Antioxidants help promote bodily health and wellness by working organically in your body to improve certain functions and aiding your organs in working longer and stronger. Antioxidants can be added naturally to your diet, or they can be ingested through supplements such our HealthImpaq Moringa Oleifera and Natural Green Tea Extract supplements can provide you with both protection against lung cancer and an energy boost in your daily life. These supplements are designed to prevent other ailments as well, such as joint pain and fatigue. They use natural ingredients to help your body improve function and more quickly and efficiently expunge toxins.
How is Lung Cancer Detected?
The process for detecting lung cancer is both interesting and difficult. Most types of lung cancer produce irregularly high levels of hormones or other substances like calcium. If there are no other signs of bodily harm when these hormones or substances are produced, doctors usually consider the possibility of lung cancer. Cancer can also be discovered in another part of the body, most commonly the liver, adrenal glands, or brain. Doctors can trace the path of the cancer back to the lungs from where it originated.

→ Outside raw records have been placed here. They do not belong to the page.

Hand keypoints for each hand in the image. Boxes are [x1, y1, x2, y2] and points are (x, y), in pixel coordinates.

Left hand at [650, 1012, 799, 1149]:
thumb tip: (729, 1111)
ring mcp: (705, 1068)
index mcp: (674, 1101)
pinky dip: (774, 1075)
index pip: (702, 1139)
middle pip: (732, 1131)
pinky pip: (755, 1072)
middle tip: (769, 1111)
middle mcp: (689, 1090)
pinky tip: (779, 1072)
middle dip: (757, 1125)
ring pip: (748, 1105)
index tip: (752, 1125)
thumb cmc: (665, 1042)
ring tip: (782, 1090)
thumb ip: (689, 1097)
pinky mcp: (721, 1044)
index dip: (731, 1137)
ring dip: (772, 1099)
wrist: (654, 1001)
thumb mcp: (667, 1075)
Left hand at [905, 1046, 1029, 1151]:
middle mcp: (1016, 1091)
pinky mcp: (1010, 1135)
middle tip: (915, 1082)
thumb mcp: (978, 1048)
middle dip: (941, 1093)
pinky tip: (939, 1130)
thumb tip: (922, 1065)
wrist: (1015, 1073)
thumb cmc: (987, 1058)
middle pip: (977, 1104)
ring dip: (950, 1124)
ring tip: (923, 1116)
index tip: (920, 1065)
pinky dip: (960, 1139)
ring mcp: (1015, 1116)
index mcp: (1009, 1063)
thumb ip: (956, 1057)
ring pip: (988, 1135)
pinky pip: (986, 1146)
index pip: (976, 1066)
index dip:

Additionally, lung cancer is detectable on an X-ray the moment it begins to show symptoms. If the individual is lucky, the cancer can actually be seen and identified by an X-ray which was ordered for another purpose. Once the cancer is spotted, a CT scan is usually administered for a closer inspection. A lung cancer diagnosis is typically confirmed by a lung biopsy or, in more unfortunate cases, a sample of mucus or lung fluid.
After the biopsy, a doctor will use a litany of other tests to determine which type of cancer is present and if its spread to other parts of the body. The lymph nodes are nearly always tested because they’re close to the lungs. Finally, if fluid is present in the tissue layers lining the chest wall and lungs, removal of fluid can be done, and the fluid is tested for cancer cells, which are present approximately sixty percent of the time.
Chances of Lung Disease and Long-Term Effects
Unfortunately, the chances of developing lung cancer increase if the individual has lung disease, even if the individual is not a smoker. There are specific types of lung diseases which increase the odds of lung cancer, including chronic obstructive pulmonary disease. Additionally, lung disease and lung cancer can worsen the effects of Covid-19 in a number of ways, including a more difficult time breathing and a higher chance of death.
There are many symptoms associated with lung cancer, especially in the long-term. Typically, a patient suffering from lung cancer will have hoarseness of the mouth and will have difficulty breathing. Chances of blood clots are also high, as are chest and abdominal pains. The disease is difficult to live with but there are certain radiation therapies which can eliminate the cancer after a time.